A Tale of Two Generations: Maternal Skin Color and Adverse Birth Outcomes in African American Women
Jaime Slaughter-Acey, PhD, MPH
Division of Epidemiology and Community Health
Abstract: Most empirical research fails to recognize the multidimensional nature of race, a social construct, and thus, its intersection with sociopolitical context. In response, we examined how sociopolitical context (marked by generational cohort) and skin color interacted to influence rates of preterm delivery (PTD) in sample of Black American women. Data from the 2009-2011 Life-course Influences on Fetal Environments Study comprised of 1410 AA women, age 18-45 years, residing in Metropolitan Detroit, MI were analyzed. Inconsistent with expectation, descriptive results showed similar PTD rates by generation, Generation X (born 1964-1983) vs. Millennial (born 1984-1993): 16.3% vs. 16.1%. Yet, within each generation, PTD rates varied by women’s self-reported skin tone. Poisson regression models confirmed a significant interaction between generational cohort and self-reported skin tone predicting PTD (P < 0.01).

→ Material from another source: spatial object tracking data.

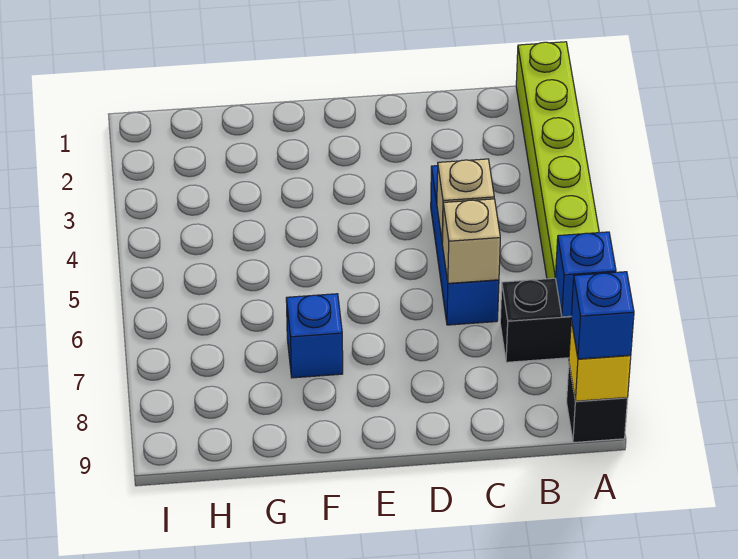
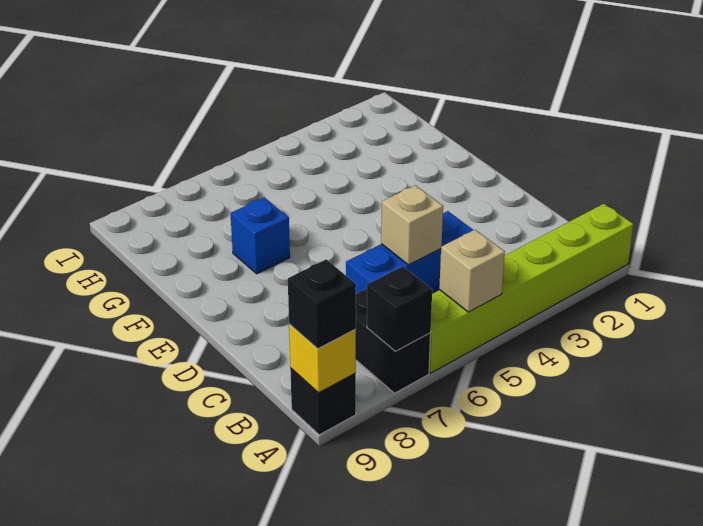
blue 1x1 brick [556,232,616,317] -> black 1x1 brick [367,266,432,351]
blue 1x1 brick [571,272,634,359] -> black 1x1 brick [288,260,356,349]
tan 1x1 brick [442,199,500,283] -> tan 1x1 brick moved to [439,230,505,312]

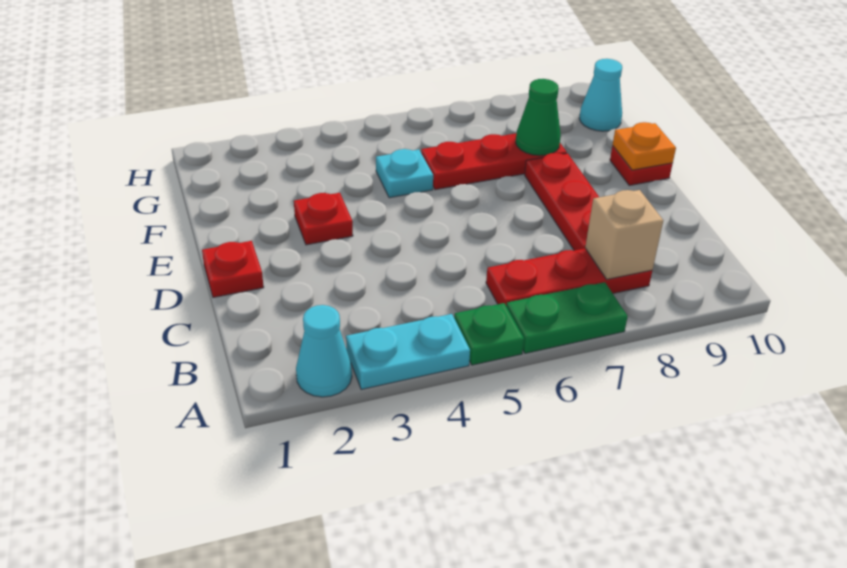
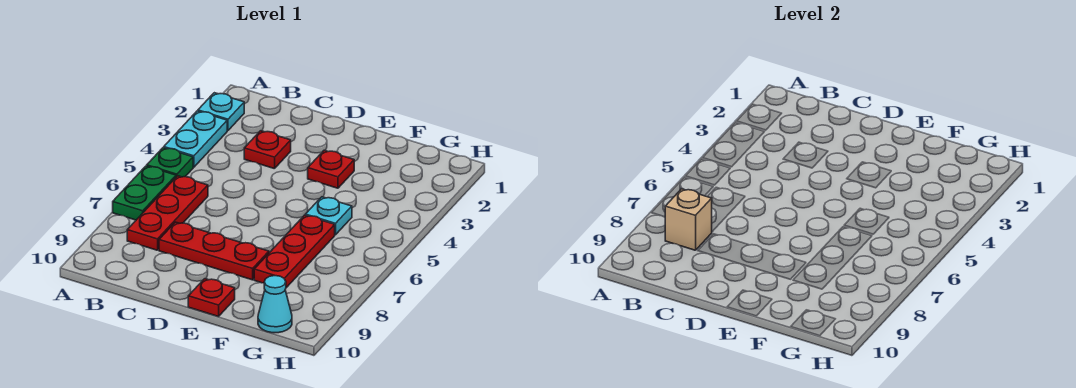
cyan 1x1 cone [296,305,352,397] -> cyan 1x1 plate [198,93,244,131]
red 1x1 plate [202,241,264,297] -> red 1x1 plate moved to [244,131,291,169]
orange 1x1 plate [613,122,676,170] -> none
green 1x1 cone [516,79,561,156] -> none

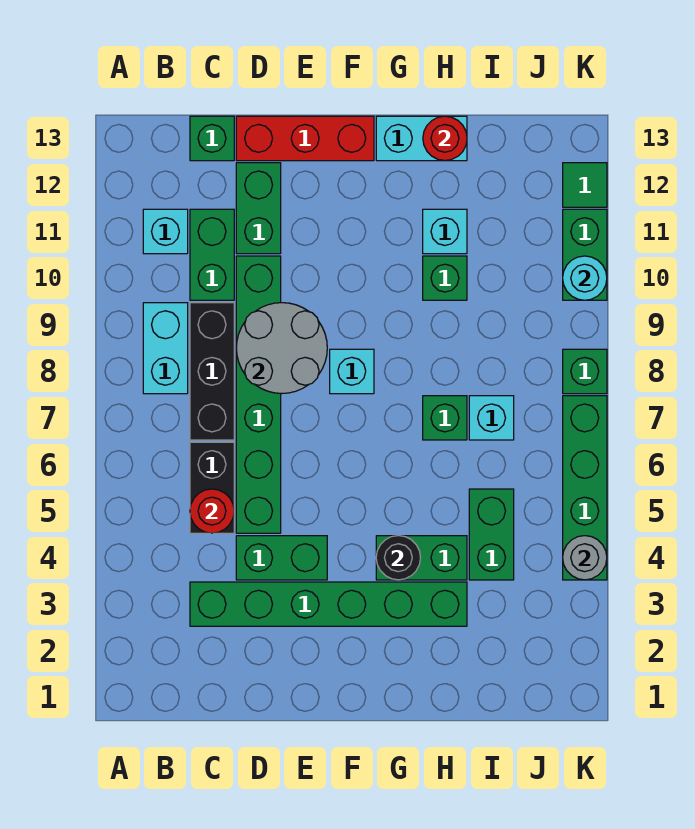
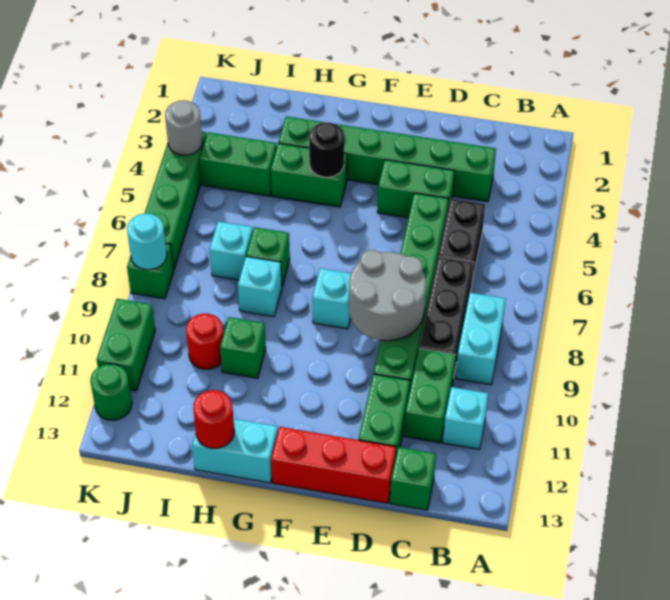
red 1x1 round brick [190,489,234,533] -> red 1x1 round brick moved to [186,314,224,369]
cyan 1x1 brick [423,209,467,254] -> cyan 1x1 brick moved to [238,257,282,317]
green 1x2 brick [469,489,514,580] -> green 1x2 brick turned to [200,132,277,196]
cyan 1x1 round brick [563,256,607,300] -> cyan 1x1 round brick moved to [127,214,167,270]
green 1x1 tile [563,163,607,207] -> green 1x1 round brick [90,364,132,420]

Results suggested a salubrious association between light brown skin tone (as compared to medium and dark brown skin) and PTD for AA women in Generation X; however, Millennials with medium and dark brown skin experienced lower PTD rates than their light brown Millennial counterparts. Similar results were found for low birthweight. Future research should consider sociopolitical context and the salience of skin tone bias when investigating racial health disparities, including those in perinatal health.